GRAVI PERDITE ITALIANE. E così in circa un'ora l'abilità del Tegetthoff ed il valore degli equipaggi consentì alla marina austro-veneta (come la chiamano ancor oggi alcuni storici austriaci) di riportare una meritata vittoria. Le perdite furono complessivamente di 620 morti e 40 feriti, quelle austro-venete di 38 morti e 138 feriti (7). La corazzata "Re d'Italia", speronata dall'ammiraglia Ferdinand Max, affondò in pochi minuti con la tragica perdita di oltre 400 uomini, la corvetta corazzata Palestro colpita da un proiettile incendiario esplose trascinando con se oltre 200 vittime.

VIVA SAN MARCO!!! E quando von Tegetthoff annunciò la vittoria, gli equipaggi veneti risposero lanciando i berretti in aria e gridando: "Viva San Marco!!!" (8). Degno di menzione è anche il capo timoniere della nave ammiraglia “Ferdinand Max”, Vincenzo Vianello di Pellestrina, detto “Gratton”, il quale agli ordini di Tegetthoff manovrò abilmente la nave per speronare ed affondare l’ammiraglia “Re d’Italia”, guadagnandosi la medaglia d’oro imperiale assieme a Tomaso Penso di Chioggia. Famoso è nella tradizione il comando che Tegetthoff diede a Vianello: “Daghe dosso, Nino, che la ciapemo!”. (9) Così si rivolse l'ammiraglio Tegetthoff a Vincenzo Vianello da Pellestrina, capo timoniere della nave "F. Max".

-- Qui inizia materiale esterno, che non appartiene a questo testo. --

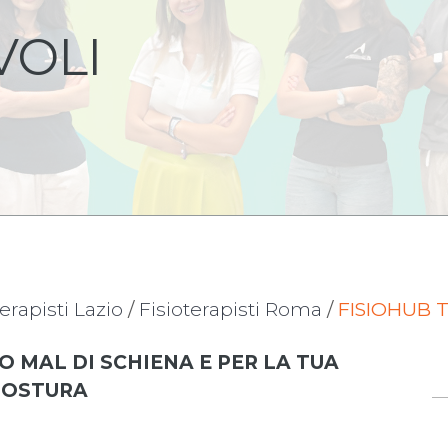
VOLI
terapisti Lazio
/
Fisioterapisti Roma
/
FISIOHUB T
O MAL DI SCHIENA E PER LA TUA
POSTURA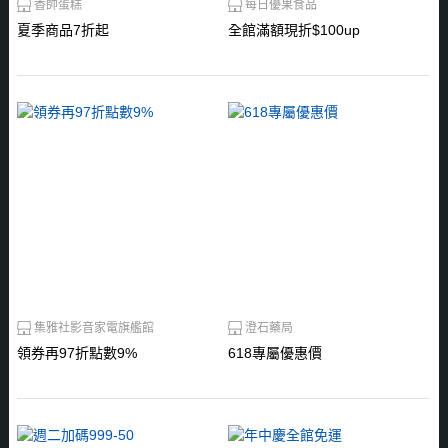
香帥蛋糕
每日優果食品
夏季商品7折起
全館滿額現折$100up
集雅社影音家電旗艦館
澄石藥局
領券再97折點數9%
618專屬優惠價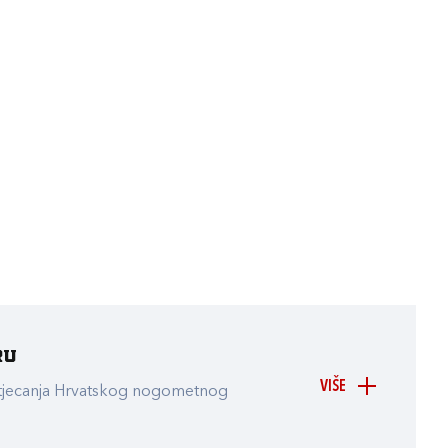
ru
VIŠE
atjecanja Hrvatskog nogometnog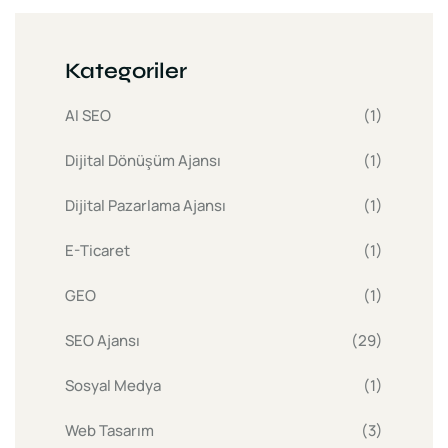
Kategoriler
AI SEO
(1)
Dijital Dönüşüm Ajansı
(1)
Dijital Pazarlama Ajansı
(1)
E-Ticaret
(1)
GEO
(1)
SEO Ajansı
(29)
Sosyal Medya
(1)
Web Tasarım
(3)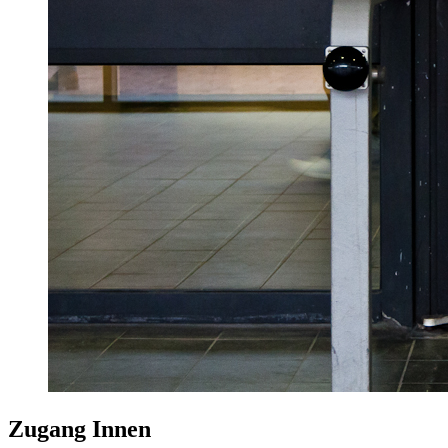
Zugang Innen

ARMI STRANIERE. Alla fine, nonostante le vittorie di Custoza e Lissa, il Veneto passò all'Italia. E a Napoleone III, imperatore dei francesi, non resterà che dire riferendosi agli italiani: "Ancora una sconfitta e mi chiederanno Parigi". (10) E Giuseppe Mazzini su "Il dovere" del 24 Agosto 1866: "E' possibile che l'Italia accetti di essere additata in Europa come la sola nazione che non sappia combattere, la sola che non possa ricevere il suo se non per beneficio d'armi straniere e concessioni umilianti dell'usurpatore nemico?"

Wilhelm von Tegetthoff (Marburgo, 23 dicembre 1827Trieste, 7 aprile 1871).